I totally get that, I've recently started on a toy programming project that has literally no purpose other than to play around, and it's great! It's such a breath of fresh air instead of working on actual work.


Beats stressing out about imaginary money on a race to kill the planet.


> How do I get started using Emacs, if I wanted to use this awesome-sounding tool, while still being friendly to the fact that I have to get stuff done and still need the tools I mentioned above?

Only use the new system on Friday afternoons or whenever your typical slow periods or lulls happen until you get used to it.

If you plan to customize your workflow and extend your system I recommend:

https://github.com/SystemCrafters/crafted-emacs

If you want more out of the box, but harder to debug and extend I'd recommend:

https://github.com/doomemacs/doomemacs (you can use vanilla or vim keybindings)

In either case I'll echo the user recommending Mastering emacs.


Don't forget to check out the MELPA (melpa.org) repository, which has a staggering array of packages for Emacs. If people do something on computers, chances are someone does it in Emacs and there's a package on MELPA to support it.

Also, the road to Emacs proficiency will be a journey, and you'll want to think about Emacs as something you'll gradually tinker with and tweak to get to a set up and understanding that is satisfying. It's not shiny nor whiz-bang by any means, but path through the learning curve can be extremely rewarding.


Thanks for that link, very useful for me to be able to find that stuff in one place. I want to treat my software development more like I do with physical hobbies and start to learn to use advanced-yet-powerful tools that are well-made. VSCode is perfectly fine, but I see it as something that won't last long in one form, constantly changing things for the flavor of the year tech.


I second the suggestion to start off with org mode. You get a low stakes note taking utility to use while getting comfortable with emacs. From there spread out to learn other features at your own pace.


I moved from VSCode to Emacs with the help of Doom Emacs. You can check it out online. It’s a distribution and configuration management solution.

Generally people like to recommend writing your config from scratch but that didn’t work for me.

It comes with pretty much all you requested out of the box.

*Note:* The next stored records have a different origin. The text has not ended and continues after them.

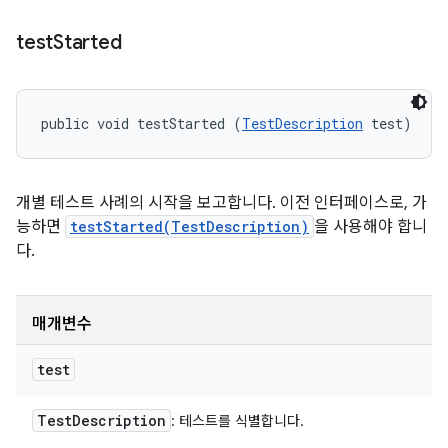
test
Started
public void testStarted (
TestDescription
 test)
개별 테스트 사례의 시작을 보고합니다. 이전 인터페이스로, 가
능하면
testStarted(TestDescription)
을 사용해야 합니
다.
매개변수
test
Test
Description
: 테스트를 식별합니다.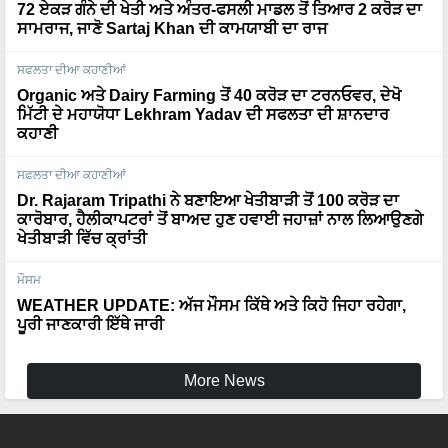
72 ਏਕੜ ਗੰਨੇ ਦੀ ਖੇਤੀ ਅਤੇ ਅੰਤਰ-ਫਸਲੀ ਮਾਡਲ ਤੋਂ ਤਿਆਰ 2 ਕਰੋੜ ਦਾ
ਸਾਮਰਾਜ, ਜਾਣੋ Sartaj Khan ਦੀ ਕਾਮਯਾਬੀ ਦਾ ਰਾਜ
ਸਫਲਤਾ ਦੀਆ ਕਹਾਣੀਆਂ
Organic ਅਤੇ Dairy Farming ਤੋਂ 40 ਕਰੋੜ ਦਾ ਟਰਨਓਵਰ, ਦੇਖੋ
ਮਿੱਟੀ ਦੇ ਮਹਾਯੋਧਾ Lekhram Yadav ਦੀ ਸਫਲਤਾ ਦੀ ਸ਼ਾਨਦਾਰ
ਕਹਾਣੀ
ਸਫਲਤਾ ਦੀਆ ਕਹਾਣੀਆਂ
Dr. Rajaram Tripathi ਨੇ ਬਣਾਇਆ ਖੇਤੀਬਾੜੀ ਤੋਂ 100 ਕਰੋੜ ਦਾ
ਕਾਰੋਬਾਰ, ਹੈਲੀਕਾਪਟਰਾਂ ਤੋਂ ਬਾਅਦ ਹੁਣ ਹਵਾਈ ਜਹਾਜ਼ਾਂ ਨਾਲ ਲਿਆਉਣਗੇ
ਖੇਤੀਬਾੜੀ ਵਿੱਚ ਕ੍ਰਾਂਤੀ
ਮੌਸਮ
WEATHER UPDATE: ਅੱਜ ਮੌਸਮ ਕਿੱਥੇ ਅਤੇ ਕਿਹੋ ਜਿਹਾ ਰਹੇਗਾ,
ਪੂਰੀ ਜਾਣਕਾਰੀ ਇੱਥੇ ਜਾਰੀ
More News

One thing I liked more than with the default Emacs setup is that I could “activate” support for a Language just by un-commenting a line in the well organized config.


Ooh, thanks! That sounds like something that will help me. I tend to do better when I can get something running like someone else has done in the past, then slowly tweak things as I learn more about it. My current VSCode setup and all my dotfiles have been slowly cribbed and edited from various sources who knew more than me about those things.


Seconded, Doom Emacs is such a huge QoL improvement over the DYI solution with a basic Emacs.

(I did use the upstream vanilla Emacs, but the pain of LSP support, etc. etc. was just too much until I tried Doom Emacs... and suddenly Emacs is usable again!)


I used doom and spacemacs for many years before writing my own config from scratch.


Not exactly what you’re asking for, but check some articles and videos about org-mode. There’s a chance you’ll get hooked on it and the following learning will be much easier because damn, it’s worth all the pain. Well, at least that was my case.


This is an incredibly underutilized idea. It still feels like there's ample room for interoperability in the realm of "I write a short piece of code for someone I'm working with, and then they take it and use it for something else" in a way that could be very specific to one project.

I'd venture to say that essentially no one thinks like this, but there's no good reason they shouldn't?


Isn't that what package managers in programming languages do? E.g. if I write a "left pad" library and put it on npm, then it can compose into someone elses program and left pad their strings.


One could argue that Emacs is a lisp VM specialized for text edition, and in that sense does only one thing and does it well.